魏小栋1,2,刘波2,冷江昊2,周星宇2,孙超2(),孙逢春1,2   

  1. 1.湖南大学,汽车车身先进设计制造国家重点实验室,长沙  410082
    2.北京理工大学,电动车辆国家工程实验室,北京  100081
  • 收稿日期:2021-12-15 修回日期:2021-12-31 出版日期:2022-06-25 发布日期:2022-06-28
  • 通讯作者: 孙超 E-mail:chaosun@bit.edu.cn
  • 基金资助:
    国家自然科学基金(U1964206);湖南省研究生科研创新项目(QL20210081)

Research on Eco-driving of Fuel Cell Vehicles via Convex Optimization

Xiaodong Wei1,2,Bo Liu2,Jianghao Leng2,Xingyu Zhou2,Chao Sun2(),Fengchun Sun1,2   

  1. 1.Hunan University,State Key Laboratory of Advanced Design and Manufacturing for Vehicle Body,Changsha  410082
    2.Beijing Institute of Technology,National Engineering Laboratory for Electric Vehicles,Beijing  100081
  • Received:2021-12-15 Revised:2021-12-31 Online:2022-06-25 Published:2022-06-28
  • Contact: Chao Sun E-mail:chaosun@bit.edu.cn

摘要:

为实现燃料电池汽车在多信号灯场景下的节能驾驶,本文中提出一种基于分层凸优化的快速车速规划和能量管理方法。结合车辆静态氢耗图,运用动态规划获得车辆通过信号灯的最优绿灯窗口,并确定最优行驶路径的搜索区域。建立以车辆需求功率累计最小为优化目标求解车辆加速度的二次规划问题,并运用Matlab/OSQP求解器获取车辆最优行驶路径。根据最优行驶路径,采用基于交替方向乘子法的能量管理策略,实现各动力源输出功率的合理分配。针对9个信号灯场景的仿真结果表明,所提方法的电机工作点平均效率比智能驾驶员模型高10%,氢耗低45%。此外,该方法计算速度快,具备实时优化的潜力。
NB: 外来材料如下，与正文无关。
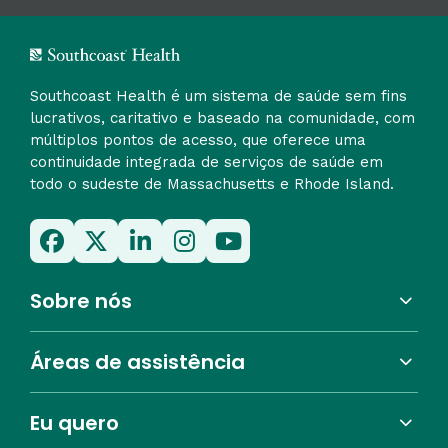
Southcoast Health é um sistema de saúde sem fins
lucrativos, caritativo e baseado na comunidade, com
múltiplos pontos de acesso, que oferece uma
continuidade integrada de serviços de saúde em
todo o sudeste de Massachusetts e Rhode Island.
Sobre nós
Áreas de assistência
Eu quero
关键词: 燃料电池汽车, 节能驾驶, 凸优化, 车速规划, 能量管理

Abstract:

In order to realize eco-driving of fuel cell vehicles in the multi-signal scenario, a fast speed planning and energy management method based on hierarchical convex optimization is proposed in this paper. Combined with the static hydrogen consumption map of the vehicle, dynamic programming is used to obtain the optimal period of green light for the vehicle while passing through the traffic light, and to determine the search area for the optimal driving route. A quadratic programming problem is established to obtain the acceleration with the minimum accumulated power demand as the optimization objective, and the Matlab/OSQP solver is used to obtain the optimal driving path of the vehicle. According to the optimal driving route, an energy management strategy based on the alternating direction method of multipliers is established to realize the reasonable distribution of the output power of each power source. The simulation results for the scenario with 9 traffic lights show that the average efficiency of the motor operating point of the proposed method is 10% higher, and the hydrogen consumption is 45% lower than that of the intelligent driver model. In addition, the method has fast calculation speed and the potential for real-time optimization.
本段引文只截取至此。